__ESTRATTO DELLA PAGINA__:

+ + + +

# Ciao ragazzi!



## Sesfips (11 Settembre 2012)

Ciao a tutti! 
Mi chiamo Davide e vengo da Como. Sono un tifoso avversario, precisamente interista.
Vi seguivo anche sul vecchio foro e ora vengo qui, ovviamente, con il massimo rispetto per tutti. 
Apprezzo molto il forum poichè, essendo un forum sul Milan, si parla molto di calcio in generale e non solo.
Scusate se mi sono dilungato, rinnovo comunque i miei saluti a tutti gli utenti.


----------



## admin (11 Settembre 2012)

Benvenuto!


----------



## Fabry_cekko (11 Settembre 2012)

un altro cugino...benvenuto


----------



## Blu71 (11 Settembre 2012)

Benvenuto.


----------



## Andreas89 (11 Settembre 2012)

+ + + +

__QUESITI E COMPITI__:
a) Elenca, in ordine di apparizione, tutti i nomi utente che compaiono nelle intestazioni della discussione di benvenuto.
b) Cita fedelmente la discussione di benvenuto da "## Sesfips (11" a "rispetto per tutti.".
c) Prosegui la discussione di benvenuto del forum dal punto in cui si interrompe.

+ + + +

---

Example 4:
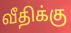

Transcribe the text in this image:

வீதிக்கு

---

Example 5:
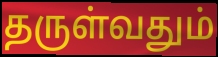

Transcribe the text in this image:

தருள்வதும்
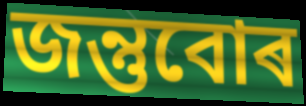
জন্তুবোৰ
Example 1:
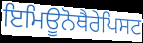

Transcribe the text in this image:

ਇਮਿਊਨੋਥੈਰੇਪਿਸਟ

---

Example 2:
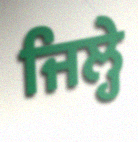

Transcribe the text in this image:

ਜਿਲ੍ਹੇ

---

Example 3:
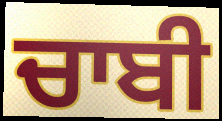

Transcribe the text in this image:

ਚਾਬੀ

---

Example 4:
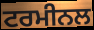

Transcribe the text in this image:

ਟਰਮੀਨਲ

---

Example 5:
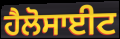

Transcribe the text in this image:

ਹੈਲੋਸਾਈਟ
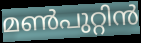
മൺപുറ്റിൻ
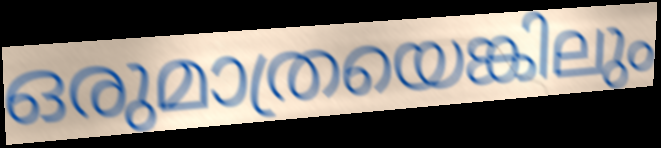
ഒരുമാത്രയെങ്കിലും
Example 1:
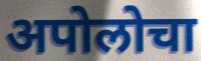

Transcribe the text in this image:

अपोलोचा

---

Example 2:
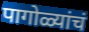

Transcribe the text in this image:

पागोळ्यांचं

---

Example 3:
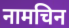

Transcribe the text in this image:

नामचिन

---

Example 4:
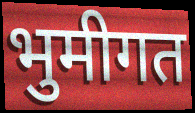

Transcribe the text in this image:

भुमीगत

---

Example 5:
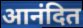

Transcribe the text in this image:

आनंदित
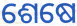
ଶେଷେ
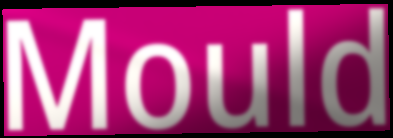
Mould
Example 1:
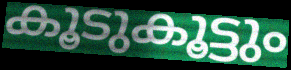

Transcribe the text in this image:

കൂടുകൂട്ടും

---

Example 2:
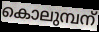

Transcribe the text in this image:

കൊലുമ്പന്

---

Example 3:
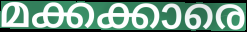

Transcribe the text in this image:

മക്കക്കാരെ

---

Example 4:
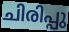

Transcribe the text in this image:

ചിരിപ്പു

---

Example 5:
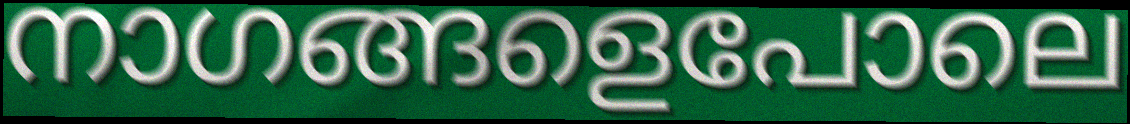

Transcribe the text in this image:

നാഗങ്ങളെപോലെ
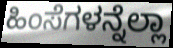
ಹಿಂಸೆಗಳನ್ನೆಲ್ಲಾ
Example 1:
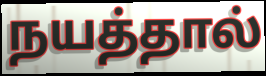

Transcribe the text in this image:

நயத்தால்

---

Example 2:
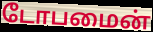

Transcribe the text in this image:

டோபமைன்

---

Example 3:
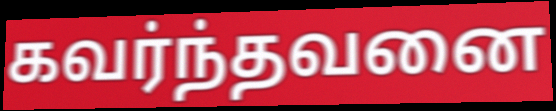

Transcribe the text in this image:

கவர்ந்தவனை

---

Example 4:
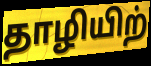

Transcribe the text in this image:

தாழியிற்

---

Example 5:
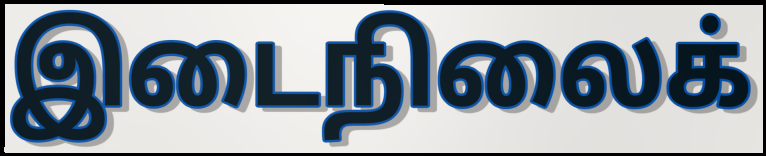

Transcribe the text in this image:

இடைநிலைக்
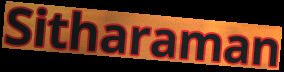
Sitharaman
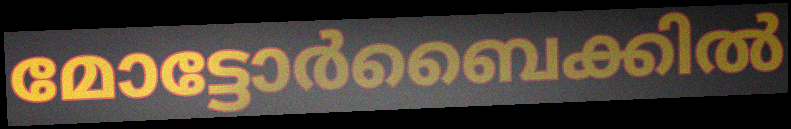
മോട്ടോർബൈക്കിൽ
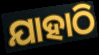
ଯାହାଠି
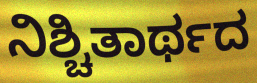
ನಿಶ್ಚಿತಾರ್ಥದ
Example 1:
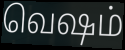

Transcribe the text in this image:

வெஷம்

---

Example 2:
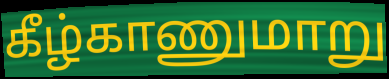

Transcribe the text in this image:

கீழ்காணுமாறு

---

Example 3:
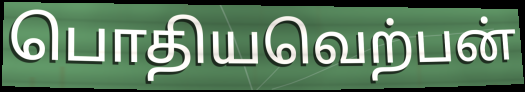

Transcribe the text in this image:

+ + + +

__RISULTATI PER COMPITO__:
a) Sesfips, admin, Fabry_cekko, Blu71, Andreas89

b)
## Sesfips (11 Settembre 2012)

Ciao a tutti! 
Mi chiamo Davide e vengo da Como. Sono un tifoso avversario, precisamente interista.
Vi seguivo anche sul vecchio foro e ora vengo qui, ovviamente, con il massimo rispetto per tutti.

c)
Benvenuto uaglio'!


----------



## Sesfips (11 Settembre 2012)

Grazie a tutti!


----------



## MaggieCloun (12 Settembre 2012)

benvenuto Davide


----------



## Darren Marshall (12 Settembre 2012)

Benvenuto!!


----------



## DannySa (12 Settembre 2012)

Ciao


----------



## Milangirl (12 Settembre 2012)

Benvenuto Davide


----------



## AcetoBalsamico (12 Settembre 2012)

Hellcome!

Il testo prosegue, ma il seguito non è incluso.